Hiking through the damp trees and along the Iya River brings a sense of peace; I’m more hungover than I’ve been in years. The icy river water is my salvation. We’re out all day, as Shino-san’s determined to show us every site before the sun sets.

In the evening, we visit one of the valley’s natural onsen — hot springs. It’s dusk. We’re exhausted. This is our last stop before turning into another homemade meal at the cabin. We’re reluctant and just want to get home, but Shino-san urges us that it’s worth it.

From the summit of the hotel which operates the hot spring, Hotel Iyaonsen, we’ll take a cable car down to the bottom of a mountain gorge.

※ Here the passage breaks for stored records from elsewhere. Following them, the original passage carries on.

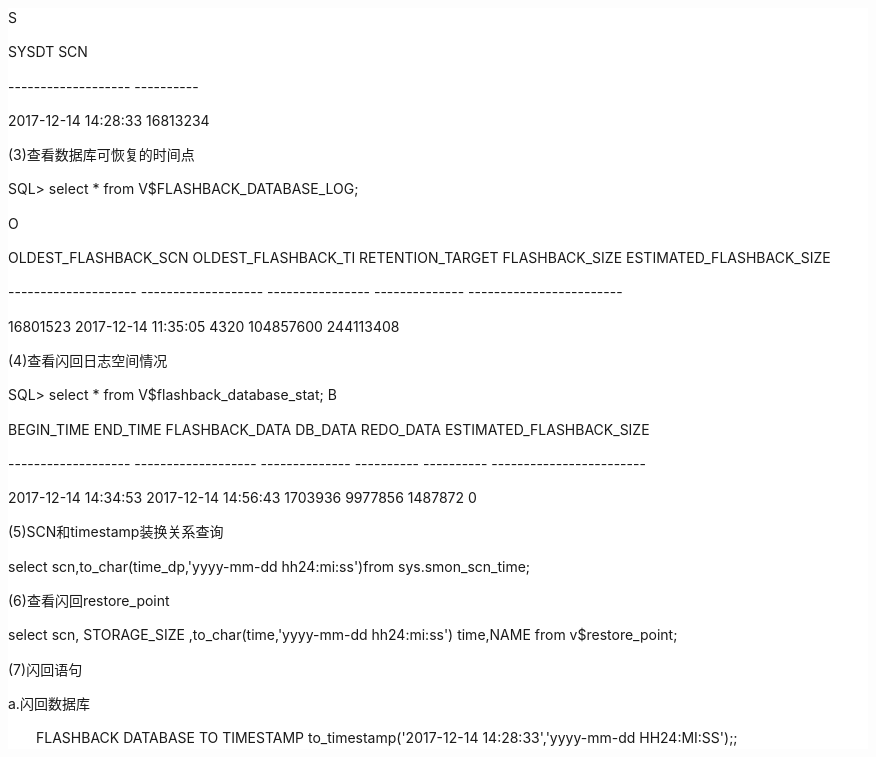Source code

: </span>

<span class=rvts2>
S</span>

<span class=rvts2>SYSDT SCN
</span>

<span class=rvts2>------------------- ----------</span>

<span class=rvts2>2017-12-14 14:28:33 16813234</span>

<span class=rvts3>(3)&#26597;&#30475;&#25968;&#25454;&#24211;&#21487;&#24674;&#22797;&#30340;&#26102;&#38388;&#28857;</span>

<span class=rvts4>SQL&gt;</span><span class=rvts2> select * from V$FLASHBACK_DATABASE_LOG;

</span>

<span class=rvts2>
O</span>

<span class=rvts2>OLDEST_FLASHBACK_SCN OLDEST_FLASHBACK_TI RETENTION_TARGET FLASHBACK_SIZE ESTIMATED_FLASHBACK_SIZE
</span>

<span class=rvts2>-------------------- ------------------- ---------------- -------------- ------------------------</span>

<span class=rvts2>16801523 2017-12-14 11:35:05 4320 104857600 244113408</span>

<span class=rvts3>(4)&#26597;&#30475;&#38378;&#22238;&#26085;&#24535;&#31354;&#38388;&#24773;&#20917;</span>

<span class=rvts4>SQL&gt;</span><span class=rvts2> select * from V$flashback_database_stat;
B</span>

<span class=rvts2>BEGIN_TIME END_TIME FLASHBACK_DATA DB_DATA REDO_DATA ESTIMATED_FLASHBACK_SIZE
</span>

<span class=rvts2>------------------- ------------------- -------------- ---------- ---------- ------------------------</span>

<span class=rvts2>2017-12-14 14:34:53 2017-12-14 14:56:43 1703936 9977856 1487872 0</span>

<span class=rvts3>(5)SCN&#21644;timestamp&#35013;&#25442;&#20851;&#31995;&#26597;&#35810;</span>

<span class=rvts4>select</span><span class=rvts2> scn,to_char(time_dp,'yyyy-mm-dd hh24:mi:ss')from sys.smon_scn_time;</span>

<span class=rvts3>(6)&#26597;&#30475;&#38378;&#22238;restore_point</span>

<span class=rvts4>select</span><span class=rvts2> scn, STORAGE_SIZE ,to_char(time,'yyyy-mm-dd hh24:mi:ss') time,NAME from v$restore_point;</span>

<span class=rvts3>(7)&#38378;&#22238;&#35821;&#21477;</span>

<span class=rvts2>a.&#38378;&#22238;&#25968;&#25454;&#24211;</span>

<span class=rvts2>&#12288;&#12288;FLASHBACK DATABASE TO TIMESTAMP to_timestamp('2017-12-14 14:28:33','yyyy-mm-dd HH24:MI:SS');;</span>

We pile into a tiny cable car that squeaks against the tracks; we look at each other with panic in our eyes. If this is how we’re going out, so be it. One of us presses the blinking red button to unclasp the brakes. The cable car releases with a sudden jolt.

Crossing the ancient vine bridge
Crossing the ancient vine bridge

The cable car glides along the 75-degree tracks through trees that cling to the last of autumn, their leaves fiery reds, oranges, and yellows. We reach the bottom of the gorge.

Submerged in the hot spring, we sit in silence, listening to the gentle lapping of the spring, in awe of the surrounding mountain faces, molded cleanly from millennia of rushing water. The sound of silence is the heartbeat of our planet.

Shino-san prepares a superb final supper: oden — a Japanese stew made of tofu, hard-boiled eggs and fishcakes; rice with mushrooms; pickled vegetables and miso soup.

We guzzle green tea and sit on fold-up chairs on the deck outside, talking to one another, listening to the richness of the valley. As we stare up at the moon, Shino-san points out the bright light of Jupiter glimmering beside it. The smell of firewood provides a sense of comfort and home; this has felt like home. We’re sad to leave.

The next morning, we take down the American flag while Shino-san plays the United States national anthem from his phone. The next visitors will raise their own nation’s flag. It’s a hilarious and inspiring moment that epitomizes Shino-san. He’s a man who loves everybody, no matter where they come from. If you can laugh with him, you’re a friend.

We don’t have to speak the same language, but we felt comfortable with him. That’s what travel does. It isn’t necessarily our commonalities that connect us, but the willingness and curiosity to delve into what makes our cultures different.

Shino-san drives us to the train station and sees us on. He stands on the platform waving an American flag, becoming smaller and smaller in our wake as we look back.

We laugh at the scene — laughter the common language of our visit — as we travel back to our familiar world.